The reversal came amid criticism from lawmakers and veterans’ groups and a confusing messaging strategy from the agency. Even as Lawrence testified, the VA issued a statement saying veterans would be “made whole” only at the current rates.

And VA spokesman Curt Cashour earlier Thursday had tried to dispute reports that veterans who were underpaid would not be fully reimbursed. NBC News had reported that VA officials told congressional staff the VA would not be able to repay underpaid veterans without an audit of some 2 million past claims, which could hold up processing of future claims.

Cashour asserted the report was misleading and “gives the false impression” that some veterans will not be paid back in full.

“Nothing could be further from the truth,” he said in a statement. “Each and every Veteran on the post-9/11 GI Bill will be made 100 percent whole – retroactively if need be – for their housing benefits for this academic year.”

But, he noted at the time, that it would be based on current rates.

At Thursday’s hearing, Lawrence said the agency didn’t know if that would have resulted in underpaying veterans.

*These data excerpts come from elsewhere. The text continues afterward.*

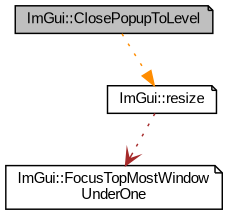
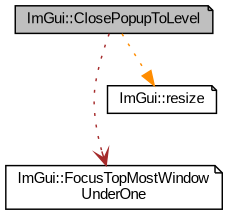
  digraph {
    fontname="Liberation Sans"
    rankdir=TB
    node [color=black fillcolor=white fontname="Liberation Sans" fontsize=10 shape=note style=filled]
    edge [fontname="Liberation Sans" fontsize=10 labelfontname=Helvetica labelfontsize=10 style=dotted]
    n1 [fillcolor=grey75 fontcolor=black height=0.2 label="ImGui::ClosePopupToLevel" width=0.4]
    n2 [height=0.2 label="ImGui::FocusTopMostWindow\lUnderOne" width=0.4]
    n3 [height=0.2 label="ImGui::resize" width=0.4]
-   n3 -> n2 [arrowhead=vee color=brown]
+   n1 -> n2 [arrowhead=vee color=brown]
    n1 -> n3 [arrowhead=normal color=darkorange]
  }
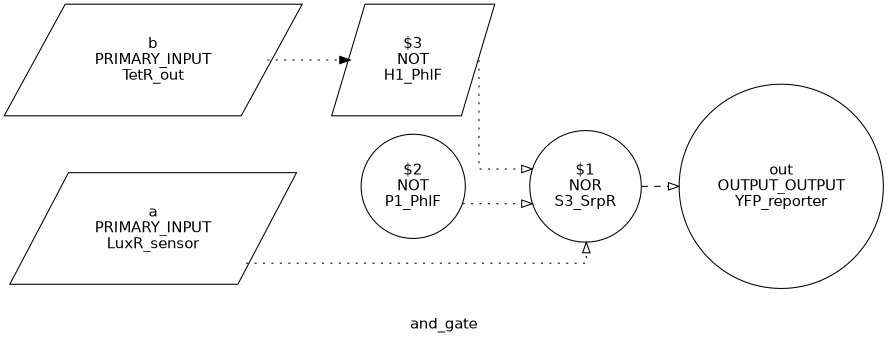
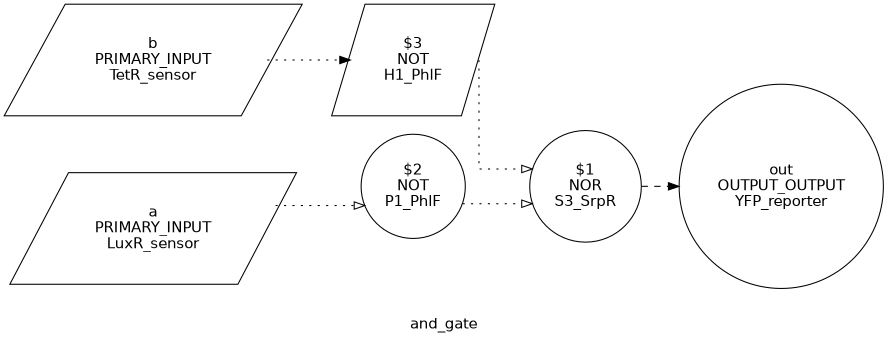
  digraph {
    fontname="DejaVu Sans"
    label=and_gate
    rankdir=LR
    remincross=true
    splines=ortho
    node [fontname="DejaVu Sans" shape=parallelogram]
    edge [arrowhead=onormal fontname="DejaVu Sans" style=dotted]
-   n1 [label="b\nPRIMARY_INPUT\nTetR_out"]
+   n1 [label="b\nPRIMARY_INPUT\nTetR_sensor"]
    n2 [label="a\nPRIMARY_INPUT\nLuxR_sensor"]
    n3 [label="out\nOUTPUT_OUTPUT\nYFP_reporter" shape=circle]
    n4 [label="$3\nNOT\nH1_PhlF"]
    n5 [label="$2\nNOT\nP1_PhlF" shape=circle]
    n6 [label="$1\nNOR\nS3_SrpR" shape=circle]
    subgraph sub_1 {
      rank=same
      n1
      n2
    }
    subgraph sub_2 {
      rank=same
      n3
    }
    n1 -> n4 [arrowhead=normal]
-   n2 -> n6
+   n2 -> n5
    n4 -> n6
    n5 -> n6
-   n6 -> n3 [style=dashed]
+   n6 -> n3 [arrowhead=normal style=dashed]
  }
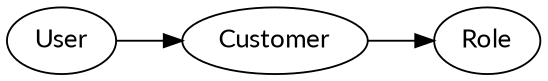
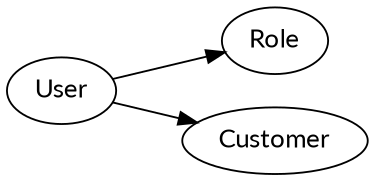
  digraph {
    fontname=Lato
    rankdir=LR
    node [fontname=Lato]
    edge [fontname=Lato]
    User
    Role
    Customer
-   Customer -> Role
+   User -> Role
    User -> Customer
  }
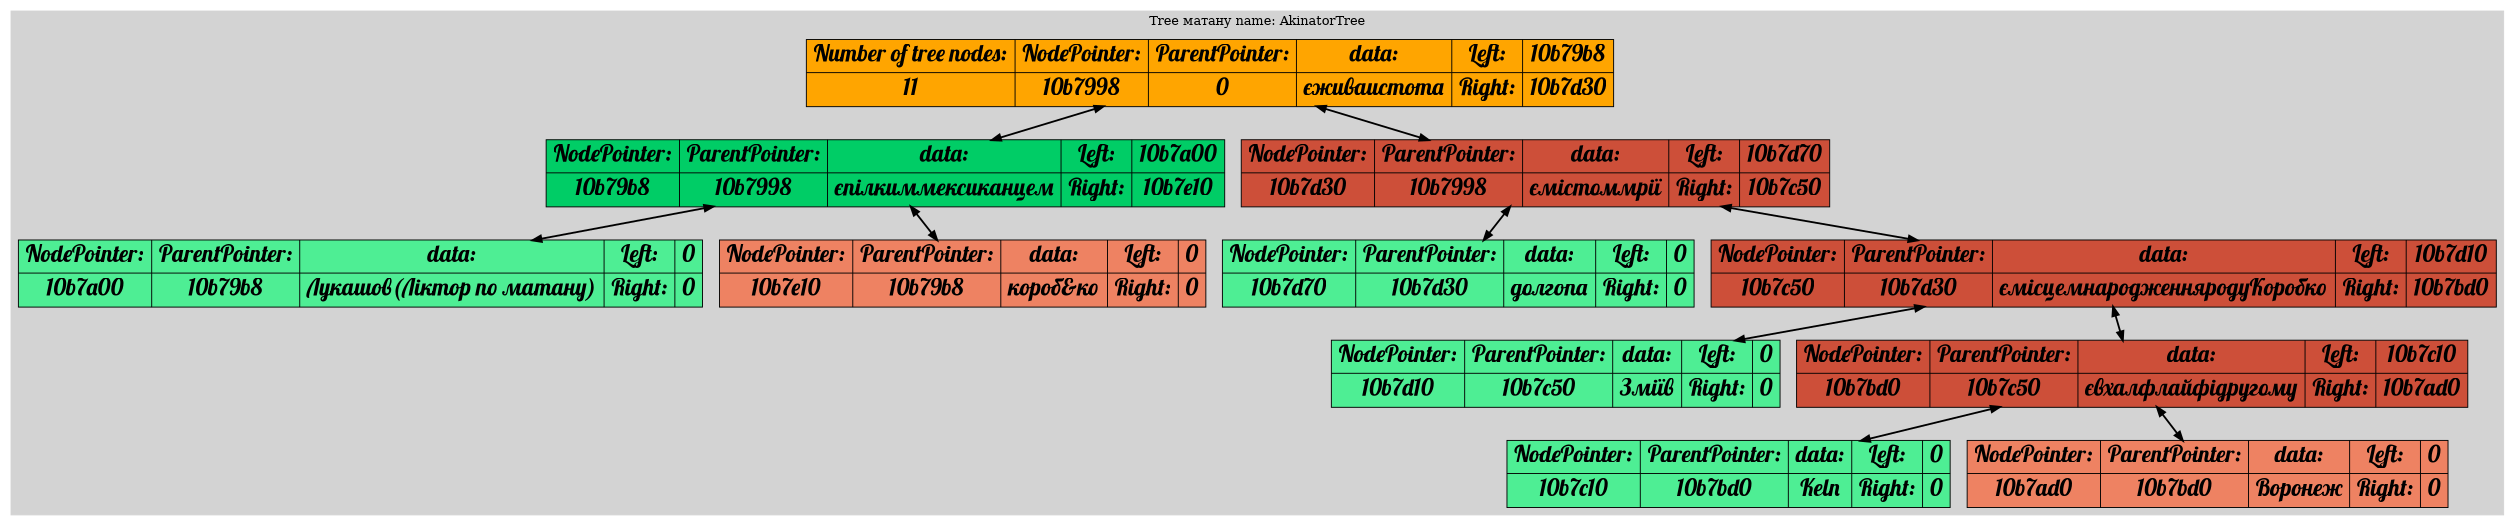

“Nobody has yet been paid under this system that doesn’t exist,” he said. “There isn’t a feeling of ‘I’m owed something,’ unless they’re able to calculate something we’ve been quite frankly unable to calculate.”

The technology glitches have not been limited to the housing stipend calculations. GI Bill payments to thousands of veterans across the country were delayed this fall because of the computer problems. Many reported they were forced into desperate financial situations.

Rep. Mark Takano, D-Calif., led 24 Democratic members of the House Committee on Veterans’ Affairs in sending a letter on Friday to Wilkie demanding that he be very clear whether the federal agency plans to make up the difference to those student veterans who may have been underpaid their housing allowances. Takano is expected to chair the committee when the Democrats take control of the chamber next year.

The letter notes numerous times when VA statements have been inconsistent and led to confusion over whether students who were shortchanged would be repaid under the Forever GI Bill once the law came into full effect on Dec. 1, 2019.

“This level of obfuscation from VA is unacceptable,” the lawmakers wrote. “Student veterans were made a promise when we passed the Forever GI Bill and VA is legally obligated to follow through on that promise.”